Others have been publicly flogged, several kidnapped, and numerous Gazans remain missing.

According to The Free Press, Oday Nasser Al’ Rabays (22), a resident of Gaza City’s Tel al-Hawa neighbourhood,

had called for public protests and spoken out against Hamas on social media. He was abducted by about 30 armed men from the Qassam Brigades, Hamas’s military wing, when they stormed his home and dragged him away.

His family says Oday was tortured for hours, until he died. They had broken his fingers, stabbed him repeatedly, and smashed his head with a rifle butt before dropping his body off a rooftop. A note was pinned to his clothes: “This is the price for all who criticize Hamas.”

“Hamas is oppressing people in a brutal way… Like a puppy on a rope around his neck, they dragged him to the door of his house and told his family that this is the punishment for those who complain about Hamas,” Mazen Shat, a senior police officer affiliated with Fatah from Ramallah and a vocal critic of Hamas, told UK-based The Telegraph.
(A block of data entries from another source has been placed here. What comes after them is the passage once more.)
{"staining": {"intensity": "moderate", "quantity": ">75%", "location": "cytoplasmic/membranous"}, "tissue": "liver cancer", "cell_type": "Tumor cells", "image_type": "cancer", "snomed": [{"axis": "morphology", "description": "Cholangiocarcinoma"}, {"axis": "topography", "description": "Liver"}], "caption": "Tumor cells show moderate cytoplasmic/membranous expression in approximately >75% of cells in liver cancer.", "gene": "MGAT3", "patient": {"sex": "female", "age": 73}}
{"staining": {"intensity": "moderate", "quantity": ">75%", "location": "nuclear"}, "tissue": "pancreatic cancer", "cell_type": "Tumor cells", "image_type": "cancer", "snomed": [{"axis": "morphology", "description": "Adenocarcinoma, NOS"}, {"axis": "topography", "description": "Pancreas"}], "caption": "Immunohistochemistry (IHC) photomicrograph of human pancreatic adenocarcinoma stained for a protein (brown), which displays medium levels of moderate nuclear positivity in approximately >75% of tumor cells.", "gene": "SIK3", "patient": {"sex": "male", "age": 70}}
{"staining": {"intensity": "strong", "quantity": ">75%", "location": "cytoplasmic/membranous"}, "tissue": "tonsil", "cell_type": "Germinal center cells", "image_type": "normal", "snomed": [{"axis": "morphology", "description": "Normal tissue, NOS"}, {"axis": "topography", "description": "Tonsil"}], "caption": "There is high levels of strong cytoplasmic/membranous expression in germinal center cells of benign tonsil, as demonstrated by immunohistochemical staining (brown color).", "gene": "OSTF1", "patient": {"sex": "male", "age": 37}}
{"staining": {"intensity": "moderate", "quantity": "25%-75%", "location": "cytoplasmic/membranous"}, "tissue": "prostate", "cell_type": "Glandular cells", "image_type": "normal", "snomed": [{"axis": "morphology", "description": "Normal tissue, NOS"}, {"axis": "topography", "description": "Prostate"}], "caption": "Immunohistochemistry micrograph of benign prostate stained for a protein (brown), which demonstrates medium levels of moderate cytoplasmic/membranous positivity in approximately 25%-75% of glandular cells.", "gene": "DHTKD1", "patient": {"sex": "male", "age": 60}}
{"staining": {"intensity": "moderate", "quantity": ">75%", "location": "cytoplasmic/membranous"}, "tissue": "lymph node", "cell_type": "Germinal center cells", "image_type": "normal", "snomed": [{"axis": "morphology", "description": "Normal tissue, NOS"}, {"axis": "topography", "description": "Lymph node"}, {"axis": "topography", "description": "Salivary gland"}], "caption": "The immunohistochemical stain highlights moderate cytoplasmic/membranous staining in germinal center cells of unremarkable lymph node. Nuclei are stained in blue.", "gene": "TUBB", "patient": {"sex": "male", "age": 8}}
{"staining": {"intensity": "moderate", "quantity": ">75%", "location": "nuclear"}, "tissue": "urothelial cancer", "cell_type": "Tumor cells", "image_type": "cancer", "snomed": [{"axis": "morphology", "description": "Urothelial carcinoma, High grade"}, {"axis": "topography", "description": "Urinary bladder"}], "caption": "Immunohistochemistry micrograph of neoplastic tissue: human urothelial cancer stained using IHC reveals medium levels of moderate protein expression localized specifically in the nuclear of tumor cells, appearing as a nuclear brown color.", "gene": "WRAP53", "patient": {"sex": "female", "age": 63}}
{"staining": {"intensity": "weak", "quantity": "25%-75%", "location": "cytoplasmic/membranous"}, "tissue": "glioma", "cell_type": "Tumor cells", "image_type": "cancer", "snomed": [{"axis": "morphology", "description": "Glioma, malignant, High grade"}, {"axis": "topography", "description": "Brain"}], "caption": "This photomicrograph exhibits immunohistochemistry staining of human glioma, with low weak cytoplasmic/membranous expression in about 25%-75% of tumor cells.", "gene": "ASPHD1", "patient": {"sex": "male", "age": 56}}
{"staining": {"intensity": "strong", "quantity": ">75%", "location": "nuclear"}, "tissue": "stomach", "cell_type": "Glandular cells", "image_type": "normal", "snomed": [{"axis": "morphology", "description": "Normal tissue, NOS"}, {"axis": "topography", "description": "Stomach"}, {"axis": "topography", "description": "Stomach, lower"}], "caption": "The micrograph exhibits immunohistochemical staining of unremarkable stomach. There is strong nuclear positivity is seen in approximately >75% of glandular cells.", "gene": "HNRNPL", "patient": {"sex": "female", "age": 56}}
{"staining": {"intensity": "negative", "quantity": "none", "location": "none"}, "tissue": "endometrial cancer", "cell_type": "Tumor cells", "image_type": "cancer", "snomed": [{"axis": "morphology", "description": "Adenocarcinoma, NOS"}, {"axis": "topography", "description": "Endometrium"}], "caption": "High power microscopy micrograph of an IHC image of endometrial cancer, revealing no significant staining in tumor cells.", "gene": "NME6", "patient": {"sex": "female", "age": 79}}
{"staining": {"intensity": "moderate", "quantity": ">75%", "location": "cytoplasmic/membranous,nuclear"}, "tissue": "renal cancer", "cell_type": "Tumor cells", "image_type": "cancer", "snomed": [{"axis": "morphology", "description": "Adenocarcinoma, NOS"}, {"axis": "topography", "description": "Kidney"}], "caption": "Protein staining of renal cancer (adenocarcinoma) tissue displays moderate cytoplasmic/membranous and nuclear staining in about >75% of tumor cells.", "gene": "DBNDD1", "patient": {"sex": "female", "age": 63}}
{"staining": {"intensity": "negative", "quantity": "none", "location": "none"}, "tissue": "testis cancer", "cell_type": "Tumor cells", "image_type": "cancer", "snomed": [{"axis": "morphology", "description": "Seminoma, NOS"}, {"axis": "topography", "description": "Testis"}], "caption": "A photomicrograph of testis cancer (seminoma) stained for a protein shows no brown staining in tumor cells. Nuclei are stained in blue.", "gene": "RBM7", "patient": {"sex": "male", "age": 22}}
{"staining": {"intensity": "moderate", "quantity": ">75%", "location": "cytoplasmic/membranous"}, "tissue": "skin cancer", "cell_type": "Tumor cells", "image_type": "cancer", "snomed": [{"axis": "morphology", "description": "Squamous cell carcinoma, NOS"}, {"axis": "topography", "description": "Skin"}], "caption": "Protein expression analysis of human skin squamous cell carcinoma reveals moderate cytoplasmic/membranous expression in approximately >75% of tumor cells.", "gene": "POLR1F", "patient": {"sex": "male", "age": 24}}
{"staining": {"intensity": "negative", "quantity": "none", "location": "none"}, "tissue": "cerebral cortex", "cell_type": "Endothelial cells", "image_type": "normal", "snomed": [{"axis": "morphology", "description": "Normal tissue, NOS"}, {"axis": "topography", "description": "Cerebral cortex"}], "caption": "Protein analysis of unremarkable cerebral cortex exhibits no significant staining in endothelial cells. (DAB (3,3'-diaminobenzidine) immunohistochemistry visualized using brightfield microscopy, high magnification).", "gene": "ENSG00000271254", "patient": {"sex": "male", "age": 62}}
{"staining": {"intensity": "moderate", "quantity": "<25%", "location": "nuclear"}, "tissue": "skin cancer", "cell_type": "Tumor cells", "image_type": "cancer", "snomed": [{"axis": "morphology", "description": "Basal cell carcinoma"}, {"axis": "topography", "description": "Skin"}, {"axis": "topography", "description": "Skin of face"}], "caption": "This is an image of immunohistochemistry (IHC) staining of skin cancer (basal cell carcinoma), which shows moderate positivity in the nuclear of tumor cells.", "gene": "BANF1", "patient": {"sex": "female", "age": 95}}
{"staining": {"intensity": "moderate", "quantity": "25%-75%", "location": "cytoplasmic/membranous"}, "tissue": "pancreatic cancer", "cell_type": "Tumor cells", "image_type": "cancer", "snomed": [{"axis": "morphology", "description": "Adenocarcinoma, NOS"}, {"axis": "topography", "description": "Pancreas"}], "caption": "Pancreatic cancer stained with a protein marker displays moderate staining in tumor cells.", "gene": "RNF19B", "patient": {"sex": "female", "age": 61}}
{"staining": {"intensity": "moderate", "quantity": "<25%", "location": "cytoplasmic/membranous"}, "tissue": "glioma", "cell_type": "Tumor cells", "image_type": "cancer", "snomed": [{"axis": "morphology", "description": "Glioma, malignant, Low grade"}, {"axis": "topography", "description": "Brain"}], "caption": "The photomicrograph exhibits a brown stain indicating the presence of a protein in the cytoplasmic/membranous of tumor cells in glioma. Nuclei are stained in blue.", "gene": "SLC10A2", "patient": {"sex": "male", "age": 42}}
“He (Rabay) was dragged by a rope around his neck, beaten with clubs and metal rods in front of passersby,” a Gazan, seeking anonymity, told the Rishon LeZion-based Israeli news outlet, Ynet.

Another Gazan was kidnapped, beaten, shot in the legs, and left wounded in a public square in Gaza’s Nuseirat refugee camp, reported the Israeli news outlet.

“It is about people’s lives… We want to stop the killing and displacement, no matter the price. We can’t stop Israel from killing us, but we can press Hamas to give concessions,” Beit Hanoun resident Mohammed Abu Saker told the Australian Broadcasting Corporation (ABC).

Egyptian political analyst Dalia Ziada said on X that this “uprising” is “different” because Hamas is “lonely and devastated”, its “Qatari-sponsored media has lost credibility”.